EXCERPT PROVIDED:
Postmaster General of the United Kingdom was a Cabinet ministerial position in HM Government. Aside from maintaining the postal system, the Telegraph Act 1868 established the Postmaster General's right to exclusively maintain electric telegraphs. This would subsequently extend to telecommunications and broadcasting.

The office was abolished in 1969 by the Post Office Act 1969. A replacement public corporation, governed by a chairman, was established under the name of the Post Office (later subsumed by Royal Mail Group). The cabinet position of Postmaster General was replaced by a Minister of Posts and Telecommunications, with reduced powers, until 1974; most regulatory functions have now been delegated to the Secretary of State for Digital, Culture, Media and Sport, although Royal Mail Group was overseen by the Secretary of State for Business, Energy and Industrial Strategy before flotation.

SHORT TASK A:
Copy the entries word for word, from the line with "common name: California ground squirrel" up to and including the line with "scientific name: Podalyria calyptrata".

RECORDS:
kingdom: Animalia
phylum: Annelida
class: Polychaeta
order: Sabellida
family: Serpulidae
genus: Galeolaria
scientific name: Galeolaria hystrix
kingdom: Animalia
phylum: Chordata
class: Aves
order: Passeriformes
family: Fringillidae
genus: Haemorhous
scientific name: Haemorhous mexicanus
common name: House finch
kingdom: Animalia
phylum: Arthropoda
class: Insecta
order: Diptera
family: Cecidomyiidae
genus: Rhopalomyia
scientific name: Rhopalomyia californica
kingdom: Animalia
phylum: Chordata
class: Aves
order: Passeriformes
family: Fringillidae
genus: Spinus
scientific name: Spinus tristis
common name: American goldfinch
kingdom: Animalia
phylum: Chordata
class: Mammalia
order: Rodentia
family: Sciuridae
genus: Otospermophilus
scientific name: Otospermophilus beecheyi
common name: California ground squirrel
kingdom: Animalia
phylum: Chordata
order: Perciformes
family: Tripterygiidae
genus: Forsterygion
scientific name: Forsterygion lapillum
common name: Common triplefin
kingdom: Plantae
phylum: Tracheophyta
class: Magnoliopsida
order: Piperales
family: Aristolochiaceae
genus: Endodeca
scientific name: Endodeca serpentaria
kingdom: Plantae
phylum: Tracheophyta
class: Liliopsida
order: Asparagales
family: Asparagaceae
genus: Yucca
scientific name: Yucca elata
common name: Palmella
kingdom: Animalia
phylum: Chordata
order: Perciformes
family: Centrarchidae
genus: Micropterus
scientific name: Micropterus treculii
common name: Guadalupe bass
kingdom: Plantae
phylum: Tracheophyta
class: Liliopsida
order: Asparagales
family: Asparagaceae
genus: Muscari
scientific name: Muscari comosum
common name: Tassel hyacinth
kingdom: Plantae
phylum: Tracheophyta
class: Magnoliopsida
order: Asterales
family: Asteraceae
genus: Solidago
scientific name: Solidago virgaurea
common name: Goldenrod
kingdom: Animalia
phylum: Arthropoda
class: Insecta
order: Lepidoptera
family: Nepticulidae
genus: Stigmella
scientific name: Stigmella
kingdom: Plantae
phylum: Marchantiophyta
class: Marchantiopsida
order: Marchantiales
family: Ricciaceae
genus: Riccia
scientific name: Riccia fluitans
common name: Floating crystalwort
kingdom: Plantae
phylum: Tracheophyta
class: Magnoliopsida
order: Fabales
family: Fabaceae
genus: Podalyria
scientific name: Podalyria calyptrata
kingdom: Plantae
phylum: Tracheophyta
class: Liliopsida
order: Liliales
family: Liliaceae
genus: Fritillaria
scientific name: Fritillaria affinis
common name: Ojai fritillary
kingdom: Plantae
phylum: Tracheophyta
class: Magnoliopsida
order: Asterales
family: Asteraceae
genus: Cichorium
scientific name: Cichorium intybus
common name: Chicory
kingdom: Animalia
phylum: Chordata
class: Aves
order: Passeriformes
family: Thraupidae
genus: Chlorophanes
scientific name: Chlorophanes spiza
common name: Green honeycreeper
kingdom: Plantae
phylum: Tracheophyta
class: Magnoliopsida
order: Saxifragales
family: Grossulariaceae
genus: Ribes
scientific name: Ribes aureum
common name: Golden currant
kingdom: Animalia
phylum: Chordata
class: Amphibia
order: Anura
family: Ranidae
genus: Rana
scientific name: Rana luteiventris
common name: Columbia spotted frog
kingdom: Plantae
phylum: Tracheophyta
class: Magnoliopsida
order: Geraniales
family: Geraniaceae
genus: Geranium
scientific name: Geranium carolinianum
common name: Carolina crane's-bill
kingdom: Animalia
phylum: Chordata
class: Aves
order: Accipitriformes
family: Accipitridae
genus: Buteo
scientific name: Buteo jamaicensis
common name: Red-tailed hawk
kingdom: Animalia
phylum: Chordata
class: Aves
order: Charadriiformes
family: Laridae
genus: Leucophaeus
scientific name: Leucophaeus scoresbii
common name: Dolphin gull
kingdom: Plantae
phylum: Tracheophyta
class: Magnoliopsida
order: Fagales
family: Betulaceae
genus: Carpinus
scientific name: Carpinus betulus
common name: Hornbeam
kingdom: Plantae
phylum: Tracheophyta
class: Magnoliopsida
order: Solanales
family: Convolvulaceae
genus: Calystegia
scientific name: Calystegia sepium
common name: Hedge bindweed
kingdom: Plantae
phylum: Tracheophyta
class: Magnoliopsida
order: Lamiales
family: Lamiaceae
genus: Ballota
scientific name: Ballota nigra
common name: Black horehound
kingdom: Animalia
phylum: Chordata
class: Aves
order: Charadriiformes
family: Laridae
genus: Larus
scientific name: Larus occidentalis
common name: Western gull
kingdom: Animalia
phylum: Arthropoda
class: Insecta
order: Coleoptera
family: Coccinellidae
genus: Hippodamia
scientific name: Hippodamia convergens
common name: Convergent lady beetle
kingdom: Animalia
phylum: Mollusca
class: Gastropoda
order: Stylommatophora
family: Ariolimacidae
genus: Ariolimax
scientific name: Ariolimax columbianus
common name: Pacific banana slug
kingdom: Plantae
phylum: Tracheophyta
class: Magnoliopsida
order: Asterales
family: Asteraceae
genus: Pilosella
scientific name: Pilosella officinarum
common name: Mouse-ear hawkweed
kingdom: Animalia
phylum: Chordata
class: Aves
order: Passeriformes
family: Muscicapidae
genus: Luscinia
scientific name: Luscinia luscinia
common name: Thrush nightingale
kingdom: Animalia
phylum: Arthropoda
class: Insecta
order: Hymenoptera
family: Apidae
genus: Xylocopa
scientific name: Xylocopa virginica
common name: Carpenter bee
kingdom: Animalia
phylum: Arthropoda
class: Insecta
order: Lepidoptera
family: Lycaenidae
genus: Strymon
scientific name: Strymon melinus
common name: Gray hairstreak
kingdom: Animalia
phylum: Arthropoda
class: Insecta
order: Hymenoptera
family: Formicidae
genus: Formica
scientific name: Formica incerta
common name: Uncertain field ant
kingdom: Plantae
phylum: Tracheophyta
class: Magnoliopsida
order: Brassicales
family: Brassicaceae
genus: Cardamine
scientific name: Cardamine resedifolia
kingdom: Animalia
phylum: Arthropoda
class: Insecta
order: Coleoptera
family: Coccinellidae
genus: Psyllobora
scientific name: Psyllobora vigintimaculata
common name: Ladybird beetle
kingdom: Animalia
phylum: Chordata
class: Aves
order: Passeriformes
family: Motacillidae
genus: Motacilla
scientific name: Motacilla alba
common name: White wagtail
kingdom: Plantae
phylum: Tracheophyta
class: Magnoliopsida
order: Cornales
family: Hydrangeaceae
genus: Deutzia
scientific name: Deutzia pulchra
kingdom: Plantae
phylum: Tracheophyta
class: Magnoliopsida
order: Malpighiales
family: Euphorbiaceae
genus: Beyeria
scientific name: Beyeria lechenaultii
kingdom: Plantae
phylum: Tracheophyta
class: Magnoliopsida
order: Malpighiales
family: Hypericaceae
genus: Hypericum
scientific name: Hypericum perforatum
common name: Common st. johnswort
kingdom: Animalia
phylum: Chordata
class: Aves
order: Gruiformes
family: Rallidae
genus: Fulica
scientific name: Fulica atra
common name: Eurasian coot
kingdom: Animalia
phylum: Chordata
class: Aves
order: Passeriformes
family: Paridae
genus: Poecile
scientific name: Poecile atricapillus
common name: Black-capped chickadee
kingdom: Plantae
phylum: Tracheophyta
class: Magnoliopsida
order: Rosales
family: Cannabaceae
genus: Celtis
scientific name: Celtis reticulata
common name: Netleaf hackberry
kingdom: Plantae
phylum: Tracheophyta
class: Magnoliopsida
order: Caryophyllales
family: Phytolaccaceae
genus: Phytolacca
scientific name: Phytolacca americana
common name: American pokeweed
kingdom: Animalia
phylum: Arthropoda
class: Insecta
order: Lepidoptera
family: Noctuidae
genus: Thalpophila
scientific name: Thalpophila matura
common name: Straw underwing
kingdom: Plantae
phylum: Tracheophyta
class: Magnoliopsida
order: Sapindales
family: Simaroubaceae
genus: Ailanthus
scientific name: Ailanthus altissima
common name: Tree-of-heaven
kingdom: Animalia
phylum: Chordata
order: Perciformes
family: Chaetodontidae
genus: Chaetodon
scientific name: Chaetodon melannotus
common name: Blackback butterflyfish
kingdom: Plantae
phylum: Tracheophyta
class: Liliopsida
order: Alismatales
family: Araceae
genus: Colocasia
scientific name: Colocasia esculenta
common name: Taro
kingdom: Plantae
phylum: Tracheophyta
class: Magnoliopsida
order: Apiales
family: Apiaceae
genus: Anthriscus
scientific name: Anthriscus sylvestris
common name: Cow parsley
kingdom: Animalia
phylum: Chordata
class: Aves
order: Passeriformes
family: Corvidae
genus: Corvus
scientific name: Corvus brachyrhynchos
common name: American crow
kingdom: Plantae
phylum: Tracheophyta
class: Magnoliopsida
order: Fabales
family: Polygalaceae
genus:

SHORT TASK B:
Continue the passage on the Postmaster General of the United Kingdom from where it stops.

TASK RESPONSE A:
common name: California ground squirrel
kingdom: Animalia
phylum: Chordata
order: Perciformes
family: Tripterygiidae
genus: Forsterygion
scientific name: Forsterygion lapillum
common name: Common triplefin
kingdom: Plantae
phylum: Tracheophyta
class: Magnoliopsida
order: Piperales
family: Aristolochiaceae
genus: Endodeca
scientific name: Endodeca serpentaria
kingdom: Plantae
phylum: Tracheophyta
class: Liliopsida
order: Asparagales
family: Asparagaceae
genus: Yucca
scientific name: Yucca elata
common name: Palmella
kingdom: Animalia
phylum: Chordata
order: Perciformes
family: Centrarchidae
genus: Micropterus
scientific name: Micropterus treculii
common name: Guadalupe bass
kingdom: Plantae
phylum: Tracheophyta
class: Liliopsida
order: Asparagales
family: Asparagaceae
genus: Muscari
scientific name: Muscari comosum
common name: Tassel hyacinth
kingdom: Plantae
phylum: Tracheophyta
class: Magnoliopsida
order: Asterales
family: Asteraceae
genus: Solidago
scientific name: Solidago virgaurea
common name: Goldenrod
kingdom: Animalia
phylum: Arthropoda
class: Insecta
order: Lepidoptera
family: Nepticulidae
genus: Stigmella
scientific name: Stigmella
kingdom: Plantae
phylum: Marchantiophyta
class: Marchantiopsida
order: Marchantiales
family: Ricciaceae
genus: Riccia
scientific name: Riccia fluitans
common name: Floating crystalwort
kingdom: Plantae
phylum: Tracheophyta
class: Magnoliopsida
order: Fabales
family: Fabaceae
genus: Podalyria
scientific name: Podalyria calyptrata

TASK RESPONSE B:
History

In England, the monarch's letters to his subjects are known to have been carried by relays of couriers as long ago as the 15th century. The earliest mention of Master of the Posts is in the King's Book of Payments where a payment of £100 was authorised for Brian Tuke as master of the posts in February 1512. Belatedly, in 1517, he was officially appointed to the office of Governor of the King's Posts, a precursor to the office of Postmaster General of the United Kingdom, by Henry VIII. In 1609 it was decreed that letters could only be carried and delivered by persons authorised by the Postmaster General.

In 1655 John Thurloe became Postmaster-General, a post he held until he was accused of treason and arrested in May 1660. 
His spies were able to intercept mail, and he exposed Edward Sexby's 1657 plot to assassinate Cromwell and captured would-be assassin Miles Sindercombe and his group. Ironically, Thurloe's own department was also infiltrated: his secretary Samuel Morland became a Royalist agent and in 1659 alleged that Thurloe, Richard Cromwell and Sir Richard Willis - a Sealed Knot member turned Cromwell agent - were plotting to kill the future King Charles II. About forty years after his death, a false ceiling was found in his rooms at Lincoln's Inn, the space was full of letters seized during his occupation of the office of Postmaster-General. These letters are now at the Bodleian Library.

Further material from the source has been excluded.